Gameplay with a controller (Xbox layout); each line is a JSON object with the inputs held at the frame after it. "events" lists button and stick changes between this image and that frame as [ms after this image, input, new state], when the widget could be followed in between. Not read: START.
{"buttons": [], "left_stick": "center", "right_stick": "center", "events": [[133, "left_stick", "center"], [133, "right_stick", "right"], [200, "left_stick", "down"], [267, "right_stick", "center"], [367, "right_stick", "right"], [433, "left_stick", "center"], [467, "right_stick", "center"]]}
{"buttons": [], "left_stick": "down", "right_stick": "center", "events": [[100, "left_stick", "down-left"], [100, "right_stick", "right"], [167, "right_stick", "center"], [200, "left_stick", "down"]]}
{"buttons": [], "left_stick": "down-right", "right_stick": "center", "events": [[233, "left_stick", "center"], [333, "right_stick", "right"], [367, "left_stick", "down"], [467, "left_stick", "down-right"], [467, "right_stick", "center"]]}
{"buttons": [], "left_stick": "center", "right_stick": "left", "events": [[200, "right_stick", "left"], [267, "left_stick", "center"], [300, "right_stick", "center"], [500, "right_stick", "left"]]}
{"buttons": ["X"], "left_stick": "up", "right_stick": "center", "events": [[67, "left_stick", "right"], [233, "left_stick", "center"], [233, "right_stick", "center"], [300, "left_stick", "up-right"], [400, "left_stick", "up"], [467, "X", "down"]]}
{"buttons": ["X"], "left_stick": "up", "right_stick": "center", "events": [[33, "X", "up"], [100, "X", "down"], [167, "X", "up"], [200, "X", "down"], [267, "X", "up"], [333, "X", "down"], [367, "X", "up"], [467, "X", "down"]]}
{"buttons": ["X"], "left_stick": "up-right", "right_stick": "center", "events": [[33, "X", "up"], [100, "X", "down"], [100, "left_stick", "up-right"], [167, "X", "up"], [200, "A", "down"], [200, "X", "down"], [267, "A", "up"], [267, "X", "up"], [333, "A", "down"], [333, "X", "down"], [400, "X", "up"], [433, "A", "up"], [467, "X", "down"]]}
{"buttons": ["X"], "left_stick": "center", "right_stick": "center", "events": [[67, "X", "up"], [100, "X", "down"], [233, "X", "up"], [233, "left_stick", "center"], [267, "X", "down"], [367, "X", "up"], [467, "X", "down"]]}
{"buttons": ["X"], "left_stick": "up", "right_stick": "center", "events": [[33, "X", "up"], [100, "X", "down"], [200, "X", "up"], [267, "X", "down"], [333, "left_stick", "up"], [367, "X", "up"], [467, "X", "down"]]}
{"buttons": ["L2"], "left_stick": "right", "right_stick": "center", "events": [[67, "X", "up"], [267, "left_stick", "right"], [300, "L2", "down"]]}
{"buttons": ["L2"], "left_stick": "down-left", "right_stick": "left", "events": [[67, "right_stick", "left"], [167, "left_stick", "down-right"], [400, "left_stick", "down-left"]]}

▬▬▬

**Work task**
Return each entry from above without altering a single character.

**Response to the task**
Gameplay with a controller (Xbox layout); each line is a JSON object with the inputs held at the frame after it. "events" lists button and stick changes between this image and that frame as [ms after this image, input, new state], when the widget could be followed in between. Not read: START.
{"buttons": [], "left_stick": "center", "right_stick": "center", "events": [[133, "left_stick", "center"], [133, "right_stick", "right"], [200, "left_stick", "down"], [267, "right_stick", "center"], [367, "right_stick", "right"], [433, "left_stick", "center"], [467, "right_stick", "center"]]}
{"buttons": [], "left_stick": "down", "right_stick": "center", "events": [[100, "left_stick", "down-left"], [100, "right_stick", "right"], [167, "right_stick", "center"], [200, "left_stick", "down"]]}
{"buttons": [], "left_stick": "down-right", "right_stick": "center", "events": [[233, "left_stick", "center"], [333, "right_stick", "right"], [367, "left_stick", "down"], [467, "left_stick", "down-right"], [467, "right_stick", "center"]]}
{"buttons": [], "left_stick": "center", "right_stick": "left", "events": [[200, "right_stick", "left"], [267, "left_stick", "center"], [300, "right_stick", "center"], [500, "right_stick", "left"]]}
{"buttons": ["X"], "left_stick": "up", "right_stick": "center", "events": [[67, "left_stick", "right"], [233, "left_stick", "center"], [233, "right_stick", "center"], [300, "left_stick", "up-right"], [400, "left_stick", "up"], [467, "X", "down"]]}
{"buttons": ["X"], "left_stick": "up", "right_stick": "center", "events": [[33, "X", "up"], [100, "X", "down"], [167, "X", "up"], [200, "X", "down"], [267, "X", "up"], [333, "X", "down"], [367, "X", "up"], [467, "X", "down"]]}
{"buttons": ["X"], "left_stick": "up-right", "right_stick": "center", "events": [[33, "X", "up"], [100, "X", "down"], [100, "left_stick", "up-right"], [167, "X", "up"], [200, "A", "down"], [200, "X", "down"], [267, "A", "up"], [267, "X", "up"], [333, "A", "down"], [333, "X", "down"], [400, "X", "up"], [433, "A", "up"], [467, "X", "down"]]}
{"buttons": ["X"], "left_stick": "center", "right_stick": "center", "events": [[67, "X", "up"], [100, "X", "down"], [233, "X", "up"], [233, "left_stick", "center"], [267, "X", "down"], [367, "X", "up"], [467, "X", "down"]]}
{"buttons": ["X"], "left_stick": "up", "right_stick": "center", "events": [[33, "X", "up"], [100, "X", "down"], [200, "X", "up"], [267, "X", "down"], [333, "left_stick", "up"], [367, "X", "up"], [467, "X", "down"]]}
{"buttons": ["L2"], "left_stick": "right", "right_stick": "center", "events": [[67, "X", "up"], [267, "left_stick", "right"], [300, "L2", "down"]]}
{"buttons": ["L2"], "left_stick": "down-left", "right_stick": "left", "events": [[67, "right_stick", "left"], [167, "left_stick", "down-right"], [400, "left_stick", "down-left"]]}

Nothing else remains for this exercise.